### Your instructions
Swap "spotlighted" for "recognized" in the stretch from the line containing "Congratulations on being" through the end of the items, and write out only those lines again with everything else unchanged.

### Provided material
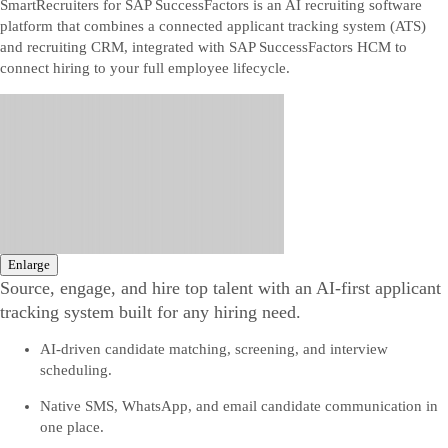
SmartRecruiters for SAP SuccessFactors is an AI recruiting software
platform that combines a connected applicant tracking system (ATS)
and recruiting CRM, integrated with SAP SuccessFactors HCM to
connect hiring to your full employee lifecycle.
Enlarge
Source, engage, and hire top talent with an AI-first applicant
tracking system built for any hiring need.
AI-driven candidate matching, screening, and interview
scheduling.
Native SMS, WhatsApp, and email candidate communication in
one place.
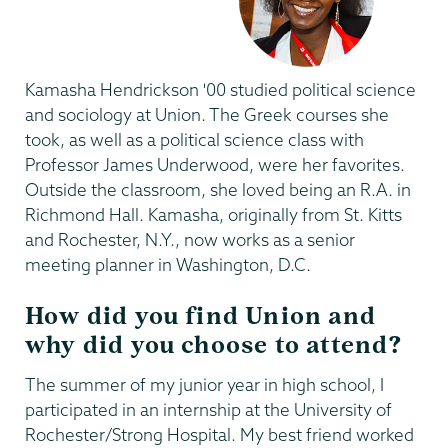
Kamasha Hendrickson '00 studied political science
and sociology at Union. The Greek courses she
took, as well as a political science class with
Professor James Underwood, were her favorites.
Outside the classroom, she loved being an R.A. in
Richmond Hall. Kamasha, originally from St. Kitts
and Rochester, N.Y., now works as a senior
meeting planner in Washington, D.C.
How did you find Union and
why did you choose to attend?
The summer of my junior year in high school, I
participated in an internship at the University of
Rochester/Strong Hospital. My best friend worked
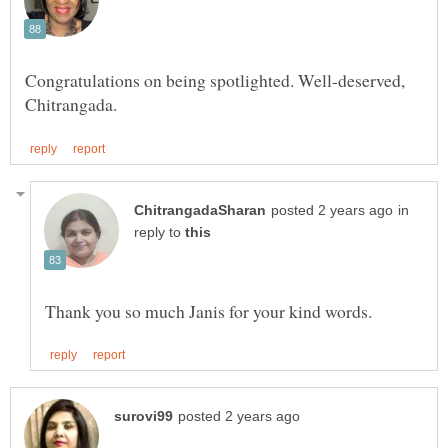
Congratulations on being spotlighted. Well-deserved,
in
reply to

### Task output
Congratulations on being recognized. Well-deserved,
in
reply to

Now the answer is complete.